*** ИСХОДНЫЙ ТЕКСТ ***
Теперь, что касается жилья. Обычно мы старались размещаться поэскадрильно. Нам выделяли какое-нибудь помещение, жилой дом. В станице, например, на Кубани выделят дом, где живет старичок или старушка. И еще выделят дневального, чтобы топил этот дом, он же и охранял нас в ночное время.
Правда, жить поэскадрильно помещение не всегда позволяло. И в том же Миргороде были моменты, когда трое-четверо живут у одной хозяйки, трое-четверо у другой.
Общались мы в основном поэскадрильно, потому что и все задания выполняли поэскадрильно. Командир полка ставит задачу, соответственно командир эскадрильи собирает свою эскадрилью и тоже ставит задачу. Перед каждым вылетом нам давали соответствующие указания, разъясняли особенности задания, распределяли, кто что делает. Соответственно появлялась сплоченность.
Вечером нам давали 100 граммов фронтовых. И не только после вылетов, а всегда. Давали в основном не водку, а разведенный спирт. Кроме того, иногда прикупали вино у хозяев на Кубани, хоть я ни тогда, ни сейчас в нем не разбираюсь, но выпивал, как и все.
Танцы были у нас не всегда. Помещений не было. Иногда к нам даже артисты приезжали. Но в основном мы обходились силами полковой самодеятельности – в полку был хороший баянист.
*** ИСХОДНЫЕ ДАННЫЕ ***
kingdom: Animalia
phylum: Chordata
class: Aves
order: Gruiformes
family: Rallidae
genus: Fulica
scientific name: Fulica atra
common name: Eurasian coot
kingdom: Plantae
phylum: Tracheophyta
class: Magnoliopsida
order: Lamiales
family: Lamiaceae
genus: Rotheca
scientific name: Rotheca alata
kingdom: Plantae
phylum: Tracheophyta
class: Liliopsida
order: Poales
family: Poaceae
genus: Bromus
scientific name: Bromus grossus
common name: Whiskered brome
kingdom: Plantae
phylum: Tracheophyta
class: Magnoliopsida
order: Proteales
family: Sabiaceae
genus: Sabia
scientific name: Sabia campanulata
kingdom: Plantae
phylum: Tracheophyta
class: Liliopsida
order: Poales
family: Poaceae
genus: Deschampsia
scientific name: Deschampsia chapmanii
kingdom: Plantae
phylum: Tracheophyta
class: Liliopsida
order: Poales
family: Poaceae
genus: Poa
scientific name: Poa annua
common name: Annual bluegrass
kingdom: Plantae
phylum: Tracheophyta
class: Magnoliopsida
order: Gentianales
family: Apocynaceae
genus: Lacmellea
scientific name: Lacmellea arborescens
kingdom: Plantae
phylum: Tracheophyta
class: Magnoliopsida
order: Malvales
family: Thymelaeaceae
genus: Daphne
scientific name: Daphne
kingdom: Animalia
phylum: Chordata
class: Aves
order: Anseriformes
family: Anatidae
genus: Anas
***
Продолжите текст о фронтовом быте полка сразу после последней фразы («в полку был хороший баянист»).

**ОТВЕТ**
– СБАО какие были взаимоотношения?
– В основном нормальные.
– В полку женщины были?
– Да, человек тридцать-сорок. Парашютистки, оружейницы… В то время нам командование полка запрещало с ними вступать в близкие отношения. Считалось, что они наши подчиненные, не надо их обижать и прочее. И им мораль читали. Но девушки были разные, некоторые сами стремились. Иногда даже по беременности уезжали. Правда, с нашего полка только одна уехала.
Помимо этого, неподалеку стоял женский полк на У-2. Мы их очень уважали, пользовались они авторитетом. Правда, те, кто в мужских полках были, на них обижаются. Все-таки их и награждали по-другому, не по-мужски.
– А не возникало между летчиками неприязни по поводу того, что одного наградили, а другого нет?
– Нет. Ни один летчик ни разу не жаловался, что он сделал столько-то, а ему дали столько. Даже под 100 граммов это не обсуждалось. Ты же не будешь говорить: «Дайте мне орден, я сделал так много, а мне не дают». Кто был поближе к руководству, те стремились намекнуть что-то, а мы, простые летчики, никогда. У меня в личном деле есть представление на второе Красное Знамя. То есть по первому представлению я орден Красного Знамени получил, а по второму до сих пор нет.
С наградами тогда было сложно. Моим первым орденом была Красная Звезда. В то время положено было: за 30 боевых вылетов или за 2 сбитых самолета – награда. А у меня было к тому времени уже 60 вылетов да еще 2 сбитых. Впрочем, в то время летчики за этим не следили, и никто никаких претензий не предъявлял. А когда война закончилась, Сталин приказал всех ее активных участников представить к награде и к очередному воинскому званию. Я за время войны ни одного воинского звания не получил. Мне звание лейтенанта почему-то присвоили два раза. А положено было сначала через три месяца на фронте давать очередное звание, а потом через шесть месяцев. Меня это как-то обошло стороной.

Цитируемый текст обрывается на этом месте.